> [EXERCISE INSTRUCTIONS] Output every line of the following listing verbatim, in its original order.

(Saved data entries)
=== Section Start ===

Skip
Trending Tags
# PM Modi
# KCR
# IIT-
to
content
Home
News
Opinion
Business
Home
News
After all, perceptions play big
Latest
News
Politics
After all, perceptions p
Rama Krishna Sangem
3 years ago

=== Section End ===

> [RESULT]
Skip
Trending Tags
# PM Modi
# KCR
# IIT-
to
content
Home
News
Opinion
Business
Home
News
After all, perceptions play big
Latest
News
Politics
After all, perceptions p
Rama Krishna Sangem
3 years ago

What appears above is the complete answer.